The greatest love of all comes from the Father. Ephesian 5:22-23 tells us, But the fruit of the Spirit is love, joy, peace, longsuffering, kindness, goodness, faithfulness,23) gentleness, self-control. Against such this is no law. God genes are encoded into us it that allow our natural to tap into His supernatural. He said that we are more than a conqueror, and that He will never leave us nor forsake us. It is up to us to believe that we are the righteous of God. When the opportunity to be intimate with ourself during quite moments, we should take advantage of those times to remind and reinforce what the scriptures say who we are and whom we are. We are brought with a price, Jesus gave His blood. John 3:16 says For God so loved the world that He gave His only begotten Son, that whoever believes in Him should not perish but have everlasting life.

Often we allow situations beyond our control to dictate the climate control that we live in. If we step back during these moments of utter chaos and take a deep breath and grab hold to some scriptures like Isaiah 54:17 No weapon formed against us shall prosper, or Joshua 1:9 Have I not commanded you be strong and courageous and do not be terrified, do not be discouraged, for the Lord your God will be with you wherever you go. Which would you prefer to believe? What a man or woman said to you or what the word of God has said to you. We each have a choice on who and what we choose to believe, choose wisely there is a lot at stake in your decision-making.

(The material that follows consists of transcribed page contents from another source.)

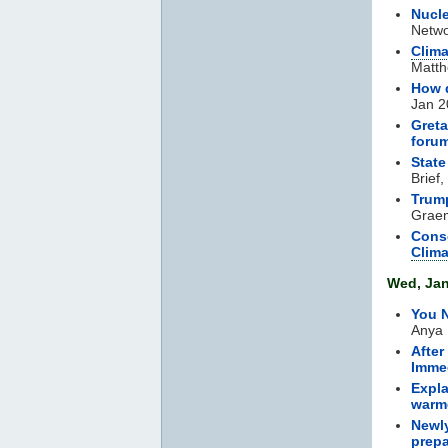
Nucle
Netwo
Clim
Matth
How 
Jan 2
Greta
foru
State
Brief
Trump
Graem
Conse
Clim
Wed, Jan
You N
Anya 
After
Immed
Expla
warm
Newly
prepa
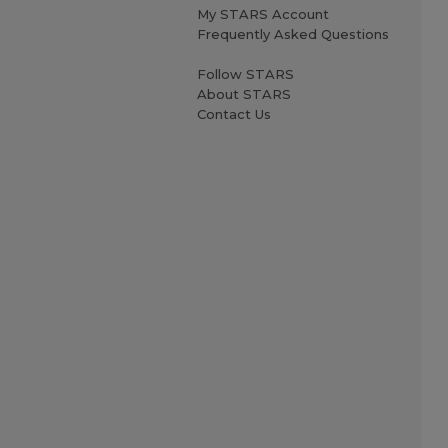
My STARS Account
Frequently Asked Questions
Follow STARS
About STARS
Contact Us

Sometimes our lack of experience causes us to leap before we think. When life positions us at a crossroad and we are in no position to make a decision using sound judgement what do we do? If we have not develop a spiritual relationship with the Father seeking His Spiritual guidance how do we proceed. Is this the time we break out the fifty cent piece and say heads I will do this or tails I will do that? Do we seek advice from other’s who are even less qualified to try to advise us. Most people just roll the dice hoping not to crap out or roll snake eyes. Please don’t be one of those people trust and have faith in God!!!